=== Begin Enclosure ===

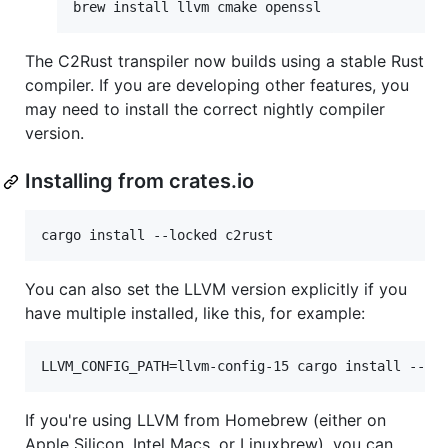
brew install llvm cmake openssl
The C2Rust transpiler now builds using a stable Rust
compiler. If you are developing other features, you
may need to install the correct nightly compiler
version.
Installing from crates.io
cargo install --locked c2rust
You can also set the LLVM version explicitly if you
have multiple installed, like this, for example:
LLVM_CONFIG_PATH=llvm-config-15 cargo install --lo
If you're using LLVM from Homebrew (either on
Apple Silicon, Intel Macs, or Linuxbrew), you can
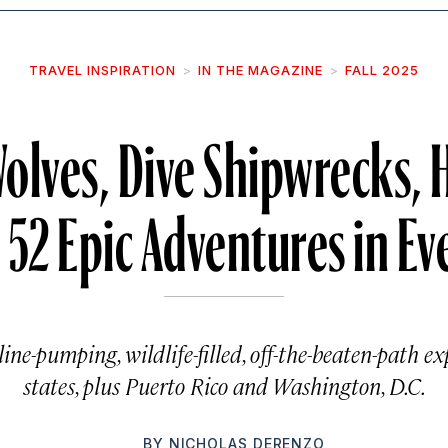
TRAVEL INSPIRATION
IN THE MAGAZINE
FALL 2025
olves, Dive Shipwrecks, 
: 52 Epic Adventures in Ev
ne-pumping, wildlife-filled, off-the-beaten-path ex
states, plus Puerto Rico and Washington, D.C.
BY
NICHOLAS DERENZO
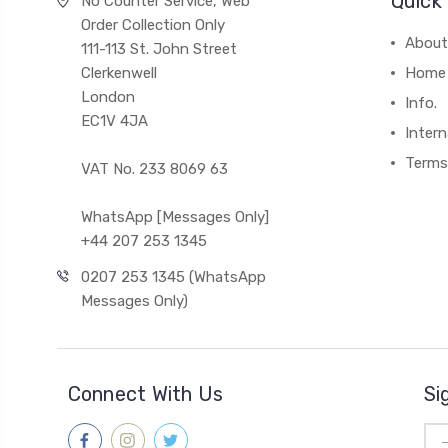
Quick 
No Counter Service, Web
Order Collection Only
About
111-113 St. John Street
Clerkenwell
Home
London
Info.
EC1V 4JA
Intern
Terms
VAT No. 233 8069 63
WhatsApp [Messages Only]
+44 207 253 1345
0207 253 1345 (WhatsApp
Messages Only)
Connect With Us
Si
Ema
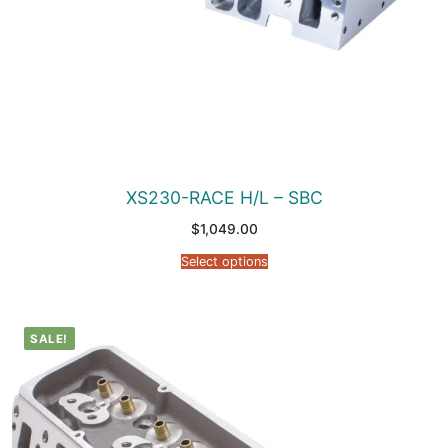
XS230-RACE H/L – SBC
$
1,049.00
Select options
SALE!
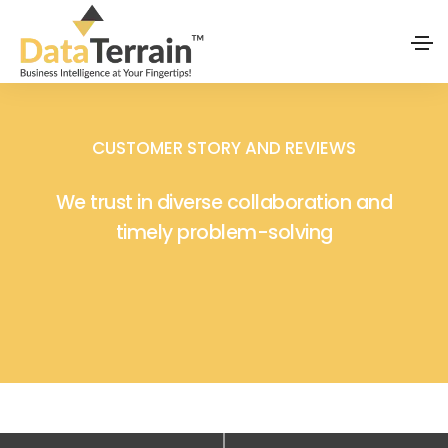
CUSTOMER STORY AND REVIEWS
We trust in diverse collaboration and
timely problem-solving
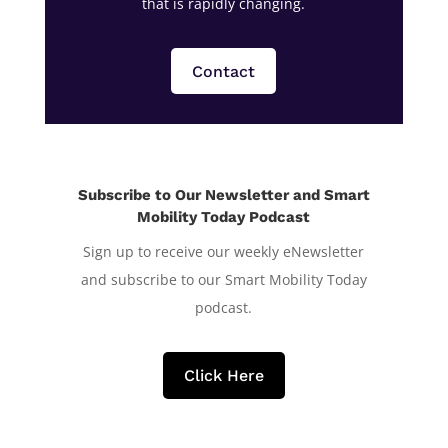
that is rapidly changing.
Contact
Subscribe to Our Newsletter and Smart
Mobility Today Podcast
Sign up to receive our weekly eNewsletter
and subscribe to our Smart Mobility Today
podcast.
Click Here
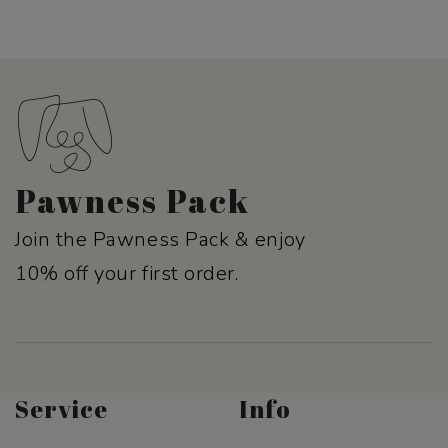
Pawness Pack
Join the Pawness Pack & enjoy
10% off your first order.
Service
Info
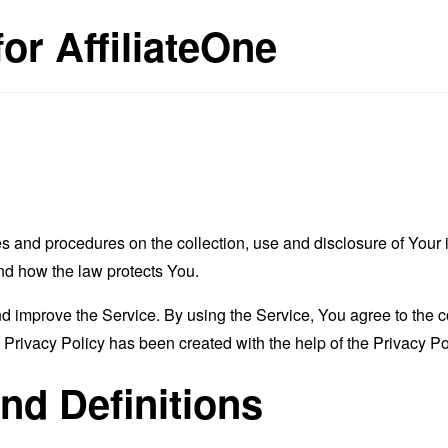
for AffiliateOne
es and procedures on the collection, use and disclosure of You
and how the law protects You.
 improve the Service. By using the Service, You agree to the co
s Privacy Policy has been created with the help of the
Privacy Po
and Definitions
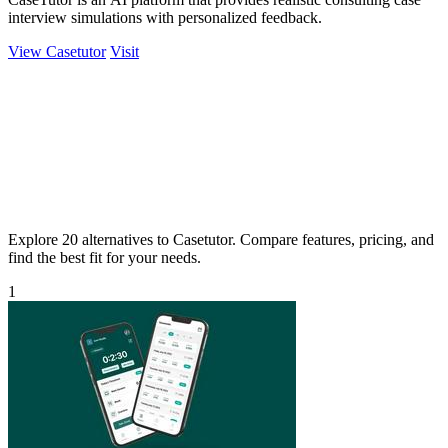
interview simulations with personalized feedback.
View Casetutor
Visit
Explore 20 alternatives to Casetutor. Compare features, pricing, and
find the best fit for your needs.
1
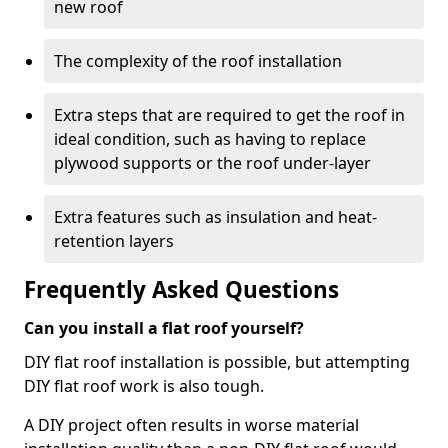
new roof
The complexity of the roof installation
Extra steps that are required to get the roof in
ideal condition, such as having to replace
plywood supports or the roof under-layer
Extra features such as insulation and heat-
retention layers
Frequently Asked Questions
Can you install a flat roof yourself?
DIY flat roof installation is possible, but attempting
DIY flat roof work is also tough.
A DIY project often results in worse material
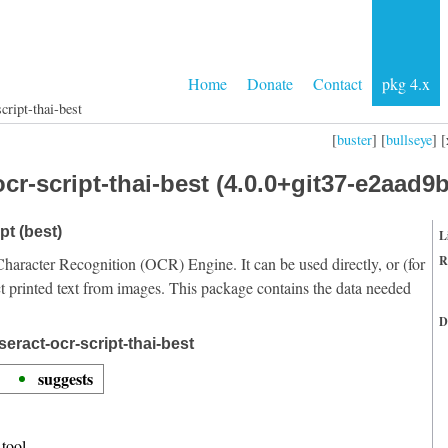
Home
Donate
Contact
pkg 4.x
cript-thai-best
[
buster
] [
bullseye
] [
cr-script-thai-best (4.0.0+git37-e2aad9b
pt (best)
L
R
Character Recognition (OCR) Engine. It can be used directly, or (for
t printed text from images. This package contains the data needed
D
eract-ocr-script-thai-best
suggests
tool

=== End Enclosure ===

Reproduce the text of all the items above, swapping every instance of "roof" for "ceiling" and keeping everything else unchanged; leave the pictures out.

→ Exercise solution:
brew install llvm cmake openssl
The C2Rust transpiler now builds using a stable Rust
compiler. If you are developing other features, you
may need to install the correct nightly compiler
version.
Installing from crates.io
cargo install --locked c2rust
You can also set the LLVM version explicitly if you
have multiple installed, like this, for example:
LLVM_CONFIG_PATH=llvm-config-15 cargo install --lo
If you're using LLVM from Homebrew (either on
Apple Silicon, Intel Macs, or Linuxbrew), you can
TRAVEL INSPIRATION
IN THE MAGAZINE
FALL 2025
olves, Dive Shipwrecks, 
: 52 Epic Adventures in Ev
ne-pumping, wildlife-filled, off-the-beaten-path ex
states, plus Puerto Rico and Washington, D.C.
BY
NICHOLAS DERENZO
Quick 
No Counter Service, Web
Order Collection Only
About
111-113 St. John Street
Clerkenwell
Home
London
Info.
EC1V 4JA
Intern
Terms
VAT No. 233 8069 63
WhatsApp [Messages Only]
+44 207 253 1345
0207 253 1345 (WhatsApp
Messages Only)
Connect With Us
Si
Ema
XS230-RACE H/L – SBC
$
1,049.00
Select options
SALE!
CUSTOMER STORY AND REVIEWS
We trust in diverse collaboration and
timely problem-solving
that is rapidly changing.
Contact
Subscribe to Our Newsletter and Smart
Mobility Today Podcast
Sign up to receive our weekly eNewsletter
and subscribe to our Smart Mobility Today
podcast.
Click Here
Pawness Pack
Join the Pawness Pack & enjoy
10% off your first order.
Service
Info
for AffiliateOne
es and procedures on the collection, use and disclosure of You
and how the law protects You.
 improve the Service. By using the Service, You agree to the co
s Privacy Policy has been created with the help of the
Privacy Po
and Definitions
interview simulations with personalized feedback.
View Casetutor
Visit
Explore 20 alternatives to Casetutor. Compare features, pricing, and
find the best fit for your needs.
1
new ceiling
The complexity of the ceiling installation
Extra steps that are required to get the ceiling in
ideal condition, such as having to replace
plywood supports or the ceiling under-layer
Extra features such as insulation and heat-
retention layers
Frequently Asked Questions
Can you install a flat ceiling yourself?
DIY flat ceiling installation is possible, but attempting
DIY flat ceiling work is also tough.
A DIY project often results in worse material
Home
Donate
Contact
pkg 4.x
cript-thai-best
[
buster
] [
bullseye
] [
cr-script-thai-best (4.0.0+git37-e2aad9b
pt (best)
L
R
Character Recognition (OCR) Engine. It can be used directly, or (for
t printed text from images. This package contains the data needed
D
eract-ocr-script-thai-best
suggests
tool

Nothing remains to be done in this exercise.